2023年8月16日水曜日

2023年度「芸術の現場から」
齋藤千明先生によるご講義

7月31日は、齋藤千明先生にお越しいただきました。
齋藤先生は、アーティストであり、白鷗大学教育学部教授であり、鹿沼市立 川上澄生美術館 館長であり、花火師の資格を持ち、過去には花火を打ち上げる仕事にも携わっていました。

ご講義は、多くの肩書きを持っていること、学生時代やご卒業後の活動、ヘルメットをかぶって花火を打ち上げていたことなど、ユーモアを交えながら自己紹介からスタートしました。

二人展:「齋藤千明×佐藤智明カラスなぜ鳴くの」(静岡県・沼津市)2022年11月12日~12月4日

齋藤先生は、国内外で多くの展覧会を経験されています。
2022年に静岡県の沼津市で開催された二人展:「齋藤千明×佐藤智明カラスなぜ鳴くの」に関して、スライドや映像をもとに木版で制作された作品のコンセプト、インスタレーション作品として場とどう関わるのかなどを、制作の過程で起きたハプニングも含め、説明されました。

そもそもなぜ木版で作品を制作し、表現することになったのか?

1枚の浮世絵の作品、喜多川歌麿作「高島おひさ」との出会いが、きっかけになったことや、浮世絵が持つかろやかさの魅力などを話されました。

浮世絵版画は、版元、絵師、彫師、摺師などの分業制です。それに対して齋藤先生の作品は、創作版画の位置付けであり自刻自摺りになります。
版木を彫る、紙に摺る過程などで経験する感触なども大切にしているとのこと。

大学の卒業制作からもよくわかります。台東区の買上作品となり、先日も東京藝術大学美術館での展覧会で、展示もされていたそうです。
この作品は、なんと桜の木1本を使い制作されました。チェンソーで木を切った断面、小口がモチーフとして摺られています。また浮世絵の技法研究を取り入れ制作された作品も紹介していただきました。

卒業制作『知覚の形状』

卒業制作『塊』伝統木版画の技法研究

美学の複数の先生も参加されている伊香保温泉で開催された「床の間アート」展にも参加されています。
この他にも、額に入った平面作品というイメージが強い版画作品を太鼓にして演奏家とのコラボレーションをしたり、立体作品も制作されています。

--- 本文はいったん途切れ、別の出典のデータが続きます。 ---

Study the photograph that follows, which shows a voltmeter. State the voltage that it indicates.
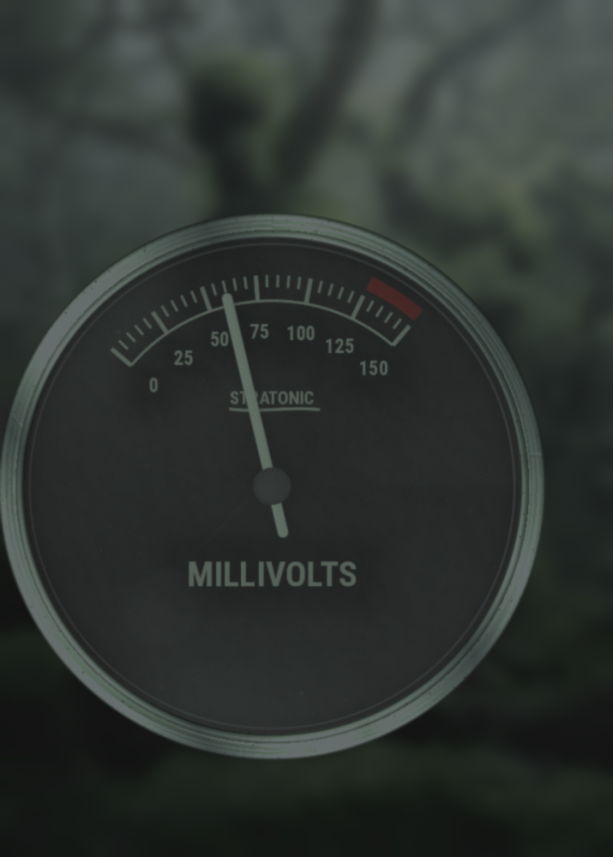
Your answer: 60 mV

シリーズ『透過する場』 伊香保温泉での床の間アート展より

立体作品:和紙で作られたコルセットにミョウバンの結晶

次に、館長をされている川上澄生美術館のお話へ。
美術館主催の木版画の公募展で大賞を取ったことをきっかけに、20年近く展覧会、ワークショップなどをとおして関わってきた事が、館長へとつながったようです。

現在、美学美術史学科の卒業生である臼井佐知子さんが、学芸員で活躍されています。
川上澄生作品のスペシャリストです。
インタヴュー映像では、学芸員のお仕事、県女時代のこと、学芸員になるきっかけなど。履修生の中には、学芸員の資格修得を目指している学生もいます、大変参考になったようです。

美学卒業生の学芸員、臼井佐知子さん

これからの美術館のあり方、伝え方などを学芸員と検討し始めています。
その1つとして、美術館に来てもらうだけではなく、こちらから出向く出前ワークショップなどを試みているとのこと。
図書館と連携した造形活動もその1つ、図書館にある本を活用しながら、ブックマーク(しおり)を制作することを提案され実践されています。

最後に、お持ちいただいた作品やご講義の中でも話された版木、版画制作には欠かせない本式のバレンを見せていただきました。

講義終了後の学生と!

福島ビエンナーレ「風月の芸術祭 in 白河2022」

『地水火風空』福島ビエンナーレアートだるま作品

履修生には、沼津の作品や福島ビエンナーレでのだるま作品を中心に話されたインスタレーションという表現方法、作品を制作したら終わりではなく、展示する場や関係する人とのコミュニケーションの大切さを、強く感じる講義になったようです。

齋藤先生、素敵なご講義をありがとうございました。